*Text passage*
Start of Block

We need constant weight bearing exercise to stay strong and maintain balance. I'm not saying for one to try to act like 25 or 35 but when one forgos the aerobic and anaerobic aspect of construction you become a danger to yourself and the others around you at work.

Back in 96 I had a local metal welding shop weld me up one of their racks, (my long time wooden rack recently wracked a bit too much and collapsed as I came to a stop (at an intersection). I had a 1/4 of the deck frame material on it that fell to the side and or slid over the cab and into the street. 

The welder had a junk Toyota pick-up sitting on an example of his signature rack at least a yr and more in his compound, (don't recall model) maybe 6500lbs. I said big deal my horses can do that too. My parents have known him and his family forever.

Mr. Vidal made a deal, for every day my horses held the truck up he'd knock off $50 if they collapsed before the 1st day was out I owed him an extra $50. I brought them down the next day, set them on steel plates then he laid 2 10X10 creosote beams on them and fork lifted the truck onto them. 

I got a $700 rack for $500 and I'd be willing to bet someone pushed on the truck to force it to fail.


----------



## Texas Sawduster

*Bummer*

After reading all this,.......

End of Block

Copy everything in the forum thread from "The welder had" down to "his family forever.". The items that come after the forum thread have no connection to it.

*Given information*
Start of Block

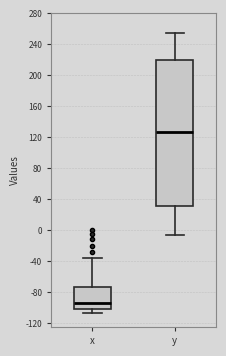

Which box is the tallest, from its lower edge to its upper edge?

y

End of Block
Start of Block

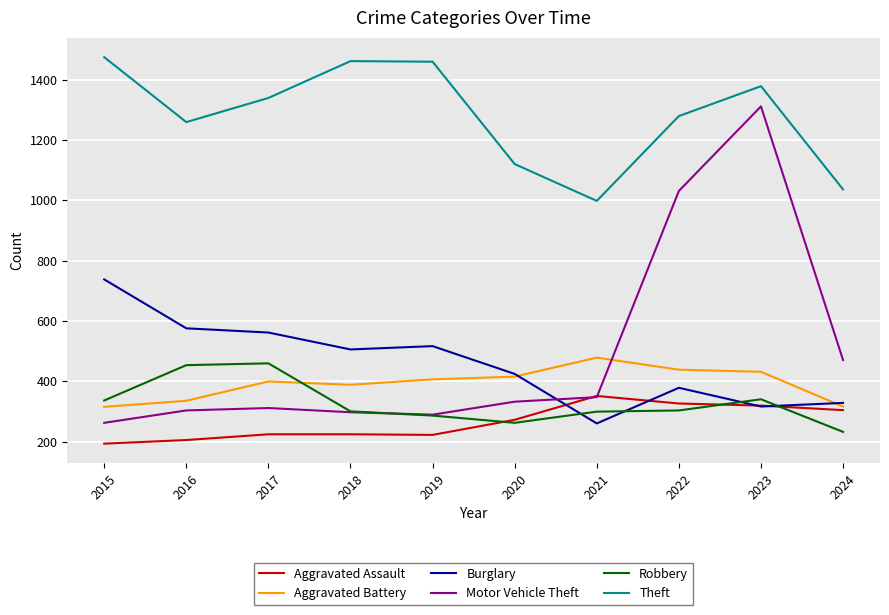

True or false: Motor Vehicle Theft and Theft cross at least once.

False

End of Block

*Output for this task*
The welder had a junk Toyota pick-up sitting on an example of his signature rack at least a yr and more in his compound, (don't recall model) maybe 6500lbs. I said big deal my horses can do that too. My parents have known him and his family forever.